§ Task objective
Wherever the string "plain" appears in the entries below, return the line that holds it.
---- Data for analysis
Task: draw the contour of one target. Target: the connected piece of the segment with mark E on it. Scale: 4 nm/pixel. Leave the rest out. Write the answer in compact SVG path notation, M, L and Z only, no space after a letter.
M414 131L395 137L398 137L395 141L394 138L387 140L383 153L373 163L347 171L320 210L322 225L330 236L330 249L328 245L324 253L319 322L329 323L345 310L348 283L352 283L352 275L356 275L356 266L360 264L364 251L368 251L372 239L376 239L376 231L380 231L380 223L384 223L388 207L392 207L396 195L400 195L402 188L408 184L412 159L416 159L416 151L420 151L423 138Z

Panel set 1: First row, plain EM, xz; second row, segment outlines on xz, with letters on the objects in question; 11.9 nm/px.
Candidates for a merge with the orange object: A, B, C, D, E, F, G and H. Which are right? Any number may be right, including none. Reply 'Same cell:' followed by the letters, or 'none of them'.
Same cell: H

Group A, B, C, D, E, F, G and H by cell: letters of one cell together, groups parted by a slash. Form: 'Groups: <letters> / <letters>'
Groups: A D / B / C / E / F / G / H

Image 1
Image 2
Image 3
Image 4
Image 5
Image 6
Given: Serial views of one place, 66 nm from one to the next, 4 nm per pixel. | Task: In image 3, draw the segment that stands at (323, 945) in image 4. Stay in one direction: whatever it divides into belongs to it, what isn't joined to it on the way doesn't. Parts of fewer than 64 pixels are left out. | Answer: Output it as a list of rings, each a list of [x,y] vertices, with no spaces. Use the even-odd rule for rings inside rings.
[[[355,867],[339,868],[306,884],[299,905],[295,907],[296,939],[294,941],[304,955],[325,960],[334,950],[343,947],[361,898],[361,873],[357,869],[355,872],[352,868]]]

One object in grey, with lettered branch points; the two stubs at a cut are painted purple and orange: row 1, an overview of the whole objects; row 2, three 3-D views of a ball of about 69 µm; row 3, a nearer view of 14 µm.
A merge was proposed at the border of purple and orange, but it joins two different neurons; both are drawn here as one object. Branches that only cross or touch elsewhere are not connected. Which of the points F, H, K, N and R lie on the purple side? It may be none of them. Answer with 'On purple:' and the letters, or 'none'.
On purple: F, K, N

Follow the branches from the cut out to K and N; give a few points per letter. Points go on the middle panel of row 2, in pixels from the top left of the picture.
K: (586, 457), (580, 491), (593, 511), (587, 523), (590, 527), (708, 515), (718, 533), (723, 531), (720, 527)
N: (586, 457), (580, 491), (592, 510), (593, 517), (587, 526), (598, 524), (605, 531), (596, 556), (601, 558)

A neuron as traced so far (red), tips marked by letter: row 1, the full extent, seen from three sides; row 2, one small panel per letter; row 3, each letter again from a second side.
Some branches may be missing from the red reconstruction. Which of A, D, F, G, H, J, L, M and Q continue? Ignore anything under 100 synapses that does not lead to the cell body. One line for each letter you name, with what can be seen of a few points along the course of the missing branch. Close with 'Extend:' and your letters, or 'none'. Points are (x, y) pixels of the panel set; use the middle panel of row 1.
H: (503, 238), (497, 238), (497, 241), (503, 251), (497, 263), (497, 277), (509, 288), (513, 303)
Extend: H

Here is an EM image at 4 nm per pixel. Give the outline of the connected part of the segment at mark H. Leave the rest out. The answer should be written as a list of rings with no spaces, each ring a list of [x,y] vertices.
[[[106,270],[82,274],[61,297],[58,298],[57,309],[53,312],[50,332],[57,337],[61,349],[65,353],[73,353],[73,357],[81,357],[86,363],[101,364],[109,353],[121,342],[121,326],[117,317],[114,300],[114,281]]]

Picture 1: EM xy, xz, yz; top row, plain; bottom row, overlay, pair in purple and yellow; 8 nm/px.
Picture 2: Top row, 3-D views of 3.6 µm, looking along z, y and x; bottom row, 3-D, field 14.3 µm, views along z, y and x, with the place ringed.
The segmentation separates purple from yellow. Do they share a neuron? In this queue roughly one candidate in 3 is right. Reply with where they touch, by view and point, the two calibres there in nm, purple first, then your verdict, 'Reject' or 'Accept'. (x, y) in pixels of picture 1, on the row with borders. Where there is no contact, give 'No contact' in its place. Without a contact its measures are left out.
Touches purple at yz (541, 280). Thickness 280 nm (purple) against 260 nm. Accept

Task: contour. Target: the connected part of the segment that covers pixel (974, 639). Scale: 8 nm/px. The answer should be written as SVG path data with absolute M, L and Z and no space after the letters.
--------
§ Output for this exercise
Panel set 1: First row, plain EM, xz; second row, segment outlines on xz, with letters on the objects in question; 11.9 nm/px.
Picture 1: EM xy, xz, yz; top row, plain; bottom row, overlay, pair in purple and yellow; 8 nm/px.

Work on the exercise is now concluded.